▸ Task: Reproduce verbatim the rows below, from the one containing "text I didn’t" through the one containing "text Just as", both included.
--
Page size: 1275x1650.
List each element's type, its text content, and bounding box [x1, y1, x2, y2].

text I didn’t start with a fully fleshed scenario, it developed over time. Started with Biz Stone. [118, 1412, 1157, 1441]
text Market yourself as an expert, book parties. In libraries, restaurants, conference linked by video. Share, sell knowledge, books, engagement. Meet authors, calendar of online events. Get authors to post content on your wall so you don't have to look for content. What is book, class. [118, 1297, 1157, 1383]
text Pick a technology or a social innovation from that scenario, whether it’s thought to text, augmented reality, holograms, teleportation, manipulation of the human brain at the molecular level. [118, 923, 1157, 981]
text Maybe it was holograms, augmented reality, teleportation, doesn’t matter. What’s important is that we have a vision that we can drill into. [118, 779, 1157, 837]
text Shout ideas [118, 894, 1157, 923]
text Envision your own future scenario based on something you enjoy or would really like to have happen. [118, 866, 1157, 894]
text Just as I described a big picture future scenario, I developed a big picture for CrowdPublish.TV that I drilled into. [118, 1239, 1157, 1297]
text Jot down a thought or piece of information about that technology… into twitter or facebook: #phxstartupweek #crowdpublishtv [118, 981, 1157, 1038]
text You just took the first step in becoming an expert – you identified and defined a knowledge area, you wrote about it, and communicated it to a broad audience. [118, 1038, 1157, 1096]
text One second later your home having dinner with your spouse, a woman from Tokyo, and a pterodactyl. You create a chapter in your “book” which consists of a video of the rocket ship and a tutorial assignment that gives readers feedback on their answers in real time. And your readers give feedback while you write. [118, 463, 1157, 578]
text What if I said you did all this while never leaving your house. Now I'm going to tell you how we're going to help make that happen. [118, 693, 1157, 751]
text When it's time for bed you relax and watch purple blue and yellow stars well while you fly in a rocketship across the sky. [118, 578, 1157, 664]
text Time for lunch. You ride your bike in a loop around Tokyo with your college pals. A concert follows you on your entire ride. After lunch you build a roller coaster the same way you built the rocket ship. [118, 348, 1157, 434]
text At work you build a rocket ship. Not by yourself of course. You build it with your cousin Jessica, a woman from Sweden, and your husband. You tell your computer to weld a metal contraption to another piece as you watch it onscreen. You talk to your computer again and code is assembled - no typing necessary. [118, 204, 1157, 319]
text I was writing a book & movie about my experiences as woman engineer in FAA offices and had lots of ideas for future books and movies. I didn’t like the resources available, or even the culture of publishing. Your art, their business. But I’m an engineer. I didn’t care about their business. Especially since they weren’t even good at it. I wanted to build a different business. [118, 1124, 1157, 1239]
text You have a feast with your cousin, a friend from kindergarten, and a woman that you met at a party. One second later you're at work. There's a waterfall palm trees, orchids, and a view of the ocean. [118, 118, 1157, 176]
--
▸ Solution:
text I didn’t start with a fully fleshed scenario, it developed over time. Started with Biz Stone. [118, 1412, 1157, 1441]
text Market yourself as an expert, book parties. In libraries, restaurants, conference linked by video. Share, sell knowledge, books, engagement. Meet authors, calendar of online events. Get authors to post content on your wall so you don't have to look for content. What is book, class. [118, 1297, 1157, 1383]
text Pick a technology or a social innovation from that scenario, whether it’s thought to text, augmented reality, holograms, teleportation, manipulation of the human brain at the molecular level. [118, 923, 1157, 981]
text Maybe it was holograms, augmented reality, teleportation, doesn’t matter. What’s important is that we have a vision that we can drill into. [118, 779, 1157, 837]
text Shout ideas [118, 894, 1157, 923]
text Envision your own future scenario based on something you enjoy or would really like to have happen. [118, 866, 1157, 894]
text Just as I described a big picture future scenario, I developed a big picture for CrowdPublish.TV that I drilled into. [118, 1239, 1157, 1297]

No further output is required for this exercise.